Heute zieht es auch Reisemobilisten an den Fürstenberg. Der „WoMoPark“ großzügig angelegte Stellplatz für 70 Mobile bietet parzellierte Flächen von 60 bis 70 Quadratmetern.
Über den Fürstenberg hinweg zogen die Römer nach Xanten, wo sie später, um 100 n. Chr. die Stadt Colonia Ulpia Traiana gründeten.
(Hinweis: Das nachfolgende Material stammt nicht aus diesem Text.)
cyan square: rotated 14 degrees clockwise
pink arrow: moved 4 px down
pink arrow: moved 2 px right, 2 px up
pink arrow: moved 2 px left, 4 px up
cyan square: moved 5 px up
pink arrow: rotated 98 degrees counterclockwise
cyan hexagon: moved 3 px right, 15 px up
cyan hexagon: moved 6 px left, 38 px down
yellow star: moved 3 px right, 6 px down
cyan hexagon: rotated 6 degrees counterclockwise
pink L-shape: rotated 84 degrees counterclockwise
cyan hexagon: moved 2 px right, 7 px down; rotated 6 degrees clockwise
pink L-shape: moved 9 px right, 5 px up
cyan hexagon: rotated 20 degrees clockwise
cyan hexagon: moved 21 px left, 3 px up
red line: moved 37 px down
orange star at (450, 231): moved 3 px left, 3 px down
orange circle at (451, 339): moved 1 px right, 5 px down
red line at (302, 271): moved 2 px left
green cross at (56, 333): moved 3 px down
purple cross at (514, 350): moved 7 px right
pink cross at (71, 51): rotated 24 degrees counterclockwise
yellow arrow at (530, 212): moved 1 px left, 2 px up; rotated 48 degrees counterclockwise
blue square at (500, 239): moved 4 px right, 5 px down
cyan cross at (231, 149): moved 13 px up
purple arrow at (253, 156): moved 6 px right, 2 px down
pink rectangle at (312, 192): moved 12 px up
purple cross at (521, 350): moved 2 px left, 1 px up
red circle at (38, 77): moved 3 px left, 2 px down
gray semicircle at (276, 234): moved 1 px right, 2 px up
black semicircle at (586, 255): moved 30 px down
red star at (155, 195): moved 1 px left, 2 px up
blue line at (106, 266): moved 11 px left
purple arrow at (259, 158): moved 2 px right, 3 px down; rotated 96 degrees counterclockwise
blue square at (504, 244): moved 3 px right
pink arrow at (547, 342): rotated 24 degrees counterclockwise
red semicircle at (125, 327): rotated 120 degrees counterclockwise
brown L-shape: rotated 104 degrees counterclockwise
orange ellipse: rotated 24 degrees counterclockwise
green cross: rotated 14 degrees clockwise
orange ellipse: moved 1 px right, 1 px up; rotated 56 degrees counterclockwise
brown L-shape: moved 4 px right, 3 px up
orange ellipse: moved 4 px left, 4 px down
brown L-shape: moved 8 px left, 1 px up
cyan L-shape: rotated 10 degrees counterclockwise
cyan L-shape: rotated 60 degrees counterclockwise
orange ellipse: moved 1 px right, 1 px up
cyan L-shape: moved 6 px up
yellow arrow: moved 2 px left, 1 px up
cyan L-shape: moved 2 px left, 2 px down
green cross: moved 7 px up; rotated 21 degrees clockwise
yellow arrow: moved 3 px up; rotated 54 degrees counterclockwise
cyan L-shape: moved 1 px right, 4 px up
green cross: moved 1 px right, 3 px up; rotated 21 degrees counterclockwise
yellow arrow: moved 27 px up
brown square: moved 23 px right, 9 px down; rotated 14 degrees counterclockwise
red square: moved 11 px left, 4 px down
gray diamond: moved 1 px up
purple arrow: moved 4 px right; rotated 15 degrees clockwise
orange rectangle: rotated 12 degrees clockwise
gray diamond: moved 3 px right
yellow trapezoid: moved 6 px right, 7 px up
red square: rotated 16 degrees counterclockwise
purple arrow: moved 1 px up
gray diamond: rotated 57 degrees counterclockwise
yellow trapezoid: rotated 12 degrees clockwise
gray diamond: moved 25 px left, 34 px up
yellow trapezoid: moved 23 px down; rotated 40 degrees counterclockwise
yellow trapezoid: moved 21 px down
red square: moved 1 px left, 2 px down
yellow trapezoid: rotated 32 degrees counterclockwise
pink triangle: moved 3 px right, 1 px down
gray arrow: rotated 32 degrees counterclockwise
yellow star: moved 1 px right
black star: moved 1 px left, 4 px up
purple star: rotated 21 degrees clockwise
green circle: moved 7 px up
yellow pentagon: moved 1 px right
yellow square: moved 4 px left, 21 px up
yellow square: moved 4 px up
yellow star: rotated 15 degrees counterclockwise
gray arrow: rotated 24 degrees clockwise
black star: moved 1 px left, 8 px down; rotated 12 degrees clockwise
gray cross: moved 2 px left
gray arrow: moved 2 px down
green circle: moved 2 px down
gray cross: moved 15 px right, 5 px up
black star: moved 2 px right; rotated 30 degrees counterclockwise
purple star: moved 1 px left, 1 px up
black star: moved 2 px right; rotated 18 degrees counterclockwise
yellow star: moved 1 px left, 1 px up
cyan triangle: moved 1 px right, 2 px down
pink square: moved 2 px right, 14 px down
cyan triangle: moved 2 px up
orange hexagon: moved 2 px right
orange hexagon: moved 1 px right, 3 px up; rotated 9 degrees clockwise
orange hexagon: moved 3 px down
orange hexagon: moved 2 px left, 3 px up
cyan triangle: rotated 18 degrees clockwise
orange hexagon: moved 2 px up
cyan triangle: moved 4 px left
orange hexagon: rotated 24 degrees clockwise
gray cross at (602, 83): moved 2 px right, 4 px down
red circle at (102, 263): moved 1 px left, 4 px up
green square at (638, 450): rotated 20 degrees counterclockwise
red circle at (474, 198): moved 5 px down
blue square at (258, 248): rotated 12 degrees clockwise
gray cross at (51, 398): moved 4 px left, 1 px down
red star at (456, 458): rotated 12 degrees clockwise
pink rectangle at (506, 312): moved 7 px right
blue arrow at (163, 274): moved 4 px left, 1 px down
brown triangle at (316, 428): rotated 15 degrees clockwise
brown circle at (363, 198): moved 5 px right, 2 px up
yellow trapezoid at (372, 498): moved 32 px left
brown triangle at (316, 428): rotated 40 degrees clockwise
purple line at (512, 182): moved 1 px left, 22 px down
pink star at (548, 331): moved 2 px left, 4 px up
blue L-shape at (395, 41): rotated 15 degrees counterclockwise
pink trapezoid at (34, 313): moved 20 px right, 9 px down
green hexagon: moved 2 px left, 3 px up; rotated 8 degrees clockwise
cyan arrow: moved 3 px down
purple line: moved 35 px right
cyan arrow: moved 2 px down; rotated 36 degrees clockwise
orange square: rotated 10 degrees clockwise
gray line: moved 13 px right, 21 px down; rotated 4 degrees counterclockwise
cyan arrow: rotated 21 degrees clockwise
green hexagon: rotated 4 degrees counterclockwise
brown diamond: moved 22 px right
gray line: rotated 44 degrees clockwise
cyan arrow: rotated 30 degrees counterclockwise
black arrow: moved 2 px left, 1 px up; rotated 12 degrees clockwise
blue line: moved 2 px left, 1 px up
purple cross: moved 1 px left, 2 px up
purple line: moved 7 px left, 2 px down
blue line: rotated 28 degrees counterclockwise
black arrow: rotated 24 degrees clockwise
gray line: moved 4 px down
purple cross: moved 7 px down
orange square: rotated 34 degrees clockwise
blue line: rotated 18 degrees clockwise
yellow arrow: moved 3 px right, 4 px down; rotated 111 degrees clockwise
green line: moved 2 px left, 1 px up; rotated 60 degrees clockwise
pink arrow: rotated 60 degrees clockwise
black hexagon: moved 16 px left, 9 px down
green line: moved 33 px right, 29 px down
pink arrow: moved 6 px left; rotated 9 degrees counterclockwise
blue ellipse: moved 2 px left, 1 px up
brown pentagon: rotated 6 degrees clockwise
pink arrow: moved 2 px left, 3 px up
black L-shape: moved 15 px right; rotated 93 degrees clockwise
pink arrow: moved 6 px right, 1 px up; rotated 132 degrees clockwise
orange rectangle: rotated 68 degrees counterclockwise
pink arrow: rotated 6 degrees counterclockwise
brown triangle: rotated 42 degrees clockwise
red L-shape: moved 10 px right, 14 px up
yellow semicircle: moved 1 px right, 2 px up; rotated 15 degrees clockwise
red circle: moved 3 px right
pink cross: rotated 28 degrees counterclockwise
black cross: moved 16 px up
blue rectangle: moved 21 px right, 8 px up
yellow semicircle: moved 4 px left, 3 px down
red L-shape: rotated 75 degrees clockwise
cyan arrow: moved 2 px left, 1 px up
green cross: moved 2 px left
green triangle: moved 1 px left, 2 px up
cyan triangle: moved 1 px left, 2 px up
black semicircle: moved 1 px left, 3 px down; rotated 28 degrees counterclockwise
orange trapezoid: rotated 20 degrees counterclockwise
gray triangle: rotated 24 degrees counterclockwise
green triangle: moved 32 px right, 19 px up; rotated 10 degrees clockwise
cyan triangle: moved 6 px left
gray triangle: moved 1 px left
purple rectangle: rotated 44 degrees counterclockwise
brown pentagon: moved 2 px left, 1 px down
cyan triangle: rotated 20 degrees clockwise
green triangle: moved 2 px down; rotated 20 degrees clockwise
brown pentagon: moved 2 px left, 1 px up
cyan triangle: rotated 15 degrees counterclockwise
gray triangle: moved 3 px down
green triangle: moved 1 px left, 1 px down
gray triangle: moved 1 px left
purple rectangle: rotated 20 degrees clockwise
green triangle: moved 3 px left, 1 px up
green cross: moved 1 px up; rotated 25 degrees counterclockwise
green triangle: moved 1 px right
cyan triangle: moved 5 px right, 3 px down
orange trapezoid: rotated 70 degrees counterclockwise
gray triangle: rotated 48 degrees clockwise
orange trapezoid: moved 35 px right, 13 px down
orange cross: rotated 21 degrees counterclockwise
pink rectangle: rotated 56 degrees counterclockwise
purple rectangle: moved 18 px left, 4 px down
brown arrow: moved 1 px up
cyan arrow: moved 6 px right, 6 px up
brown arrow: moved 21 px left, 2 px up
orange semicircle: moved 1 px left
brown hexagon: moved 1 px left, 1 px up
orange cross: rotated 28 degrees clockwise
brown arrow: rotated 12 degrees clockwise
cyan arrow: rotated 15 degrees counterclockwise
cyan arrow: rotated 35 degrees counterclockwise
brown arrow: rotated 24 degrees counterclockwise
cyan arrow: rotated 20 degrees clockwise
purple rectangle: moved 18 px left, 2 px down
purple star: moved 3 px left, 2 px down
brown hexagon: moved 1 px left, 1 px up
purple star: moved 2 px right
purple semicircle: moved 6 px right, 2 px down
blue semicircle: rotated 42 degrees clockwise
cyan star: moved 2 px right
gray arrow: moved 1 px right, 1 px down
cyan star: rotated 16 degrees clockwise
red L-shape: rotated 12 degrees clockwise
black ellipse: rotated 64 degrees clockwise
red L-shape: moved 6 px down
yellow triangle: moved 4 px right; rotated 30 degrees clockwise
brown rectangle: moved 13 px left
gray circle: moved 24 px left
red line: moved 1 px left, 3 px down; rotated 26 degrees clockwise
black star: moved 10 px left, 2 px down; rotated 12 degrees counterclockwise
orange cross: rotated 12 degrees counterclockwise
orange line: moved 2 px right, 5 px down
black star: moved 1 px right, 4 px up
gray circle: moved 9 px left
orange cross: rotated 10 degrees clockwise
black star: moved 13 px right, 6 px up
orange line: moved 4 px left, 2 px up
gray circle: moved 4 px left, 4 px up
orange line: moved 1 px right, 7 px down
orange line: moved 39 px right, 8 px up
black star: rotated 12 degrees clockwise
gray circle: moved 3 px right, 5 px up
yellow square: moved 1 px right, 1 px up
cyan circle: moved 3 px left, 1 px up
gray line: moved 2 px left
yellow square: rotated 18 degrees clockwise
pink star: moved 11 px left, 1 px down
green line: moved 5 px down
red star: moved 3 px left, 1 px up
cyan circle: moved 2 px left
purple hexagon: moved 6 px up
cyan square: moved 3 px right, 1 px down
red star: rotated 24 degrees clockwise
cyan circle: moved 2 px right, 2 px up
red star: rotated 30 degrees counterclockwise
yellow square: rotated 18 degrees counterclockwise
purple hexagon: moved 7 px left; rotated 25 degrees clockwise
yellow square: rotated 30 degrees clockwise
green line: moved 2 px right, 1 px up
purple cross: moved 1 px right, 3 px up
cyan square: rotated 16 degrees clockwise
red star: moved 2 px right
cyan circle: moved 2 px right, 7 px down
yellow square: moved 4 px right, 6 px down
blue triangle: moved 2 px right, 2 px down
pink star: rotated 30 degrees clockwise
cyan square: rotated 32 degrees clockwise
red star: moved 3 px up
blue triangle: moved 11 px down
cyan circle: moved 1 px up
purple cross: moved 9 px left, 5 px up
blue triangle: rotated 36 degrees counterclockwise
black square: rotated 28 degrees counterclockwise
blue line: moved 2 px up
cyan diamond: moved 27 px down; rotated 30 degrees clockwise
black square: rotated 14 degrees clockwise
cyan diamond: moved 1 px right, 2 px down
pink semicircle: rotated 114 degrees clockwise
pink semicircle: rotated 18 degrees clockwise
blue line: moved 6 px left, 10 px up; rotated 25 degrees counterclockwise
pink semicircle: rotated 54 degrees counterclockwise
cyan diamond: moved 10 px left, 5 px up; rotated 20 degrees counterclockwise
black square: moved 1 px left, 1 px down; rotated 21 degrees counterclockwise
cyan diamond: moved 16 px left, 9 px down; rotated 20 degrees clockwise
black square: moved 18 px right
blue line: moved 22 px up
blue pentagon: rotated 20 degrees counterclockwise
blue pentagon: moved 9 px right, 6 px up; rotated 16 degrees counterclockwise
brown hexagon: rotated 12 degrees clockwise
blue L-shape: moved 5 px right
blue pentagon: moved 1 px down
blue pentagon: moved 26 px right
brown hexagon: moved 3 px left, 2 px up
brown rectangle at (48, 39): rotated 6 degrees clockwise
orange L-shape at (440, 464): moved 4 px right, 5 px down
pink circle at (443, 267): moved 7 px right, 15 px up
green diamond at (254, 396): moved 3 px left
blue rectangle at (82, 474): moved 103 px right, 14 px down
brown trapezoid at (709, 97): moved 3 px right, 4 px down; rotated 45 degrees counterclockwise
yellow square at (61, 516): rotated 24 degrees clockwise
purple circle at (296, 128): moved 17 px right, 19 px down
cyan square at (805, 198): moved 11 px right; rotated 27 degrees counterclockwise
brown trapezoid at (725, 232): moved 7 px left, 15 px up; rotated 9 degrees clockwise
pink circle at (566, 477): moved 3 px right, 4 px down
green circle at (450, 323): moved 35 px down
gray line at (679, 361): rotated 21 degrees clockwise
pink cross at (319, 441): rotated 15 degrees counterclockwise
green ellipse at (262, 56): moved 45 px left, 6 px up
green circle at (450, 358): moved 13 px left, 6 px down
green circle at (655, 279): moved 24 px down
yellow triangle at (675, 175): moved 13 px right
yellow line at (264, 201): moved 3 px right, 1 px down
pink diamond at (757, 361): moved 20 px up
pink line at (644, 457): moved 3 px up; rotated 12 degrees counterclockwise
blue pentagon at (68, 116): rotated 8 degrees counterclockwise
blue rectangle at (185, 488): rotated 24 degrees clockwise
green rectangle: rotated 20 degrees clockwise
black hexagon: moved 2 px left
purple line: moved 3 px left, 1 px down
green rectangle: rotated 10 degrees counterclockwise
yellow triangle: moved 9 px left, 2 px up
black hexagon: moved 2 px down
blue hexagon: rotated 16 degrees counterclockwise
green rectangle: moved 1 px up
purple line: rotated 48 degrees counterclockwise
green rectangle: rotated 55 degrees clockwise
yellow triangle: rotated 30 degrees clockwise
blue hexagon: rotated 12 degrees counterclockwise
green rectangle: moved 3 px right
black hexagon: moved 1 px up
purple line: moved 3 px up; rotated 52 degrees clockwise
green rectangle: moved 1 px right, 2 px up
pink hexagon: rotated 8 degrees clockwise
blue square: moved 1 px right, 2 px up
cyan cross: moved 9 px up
Da die Stadt später nicht überbaut wurde, haben heute die Archäologen ein weites Feld für Untersuchungen über das Römerleben in Deutschland. Ein Besuch im Archäologischen Park ist jedoch nicht für Historiker von Interesse. Allzu trockene Vertreter der Historikerzunft schmähen den Park zwar als "historisches Disneyland", doch nicht kommerzielle Interessen bestimmen hier, sondern ernsthafte Archäologen bemühen sich anhand ihrer Funde um eine möglichst authentische Rekonstruktion antiker Bauten. Zu den so geschaffenen Sehenswürdigkeiten gehören ein Teil der Stadtmauer, das Nordtor, das Amphitheater, eine römische Herberge mit anschließender Thermenanlage, sowie die Ruine des Hafentempels. Dabei kommt der Unterhaltungswert keineswegs zu kurz: In einem Haus in der Südecke des Parks können nicht nur die jungen Besucher antike Gesellschafts- und Geschicklichkeitsspiele spielen.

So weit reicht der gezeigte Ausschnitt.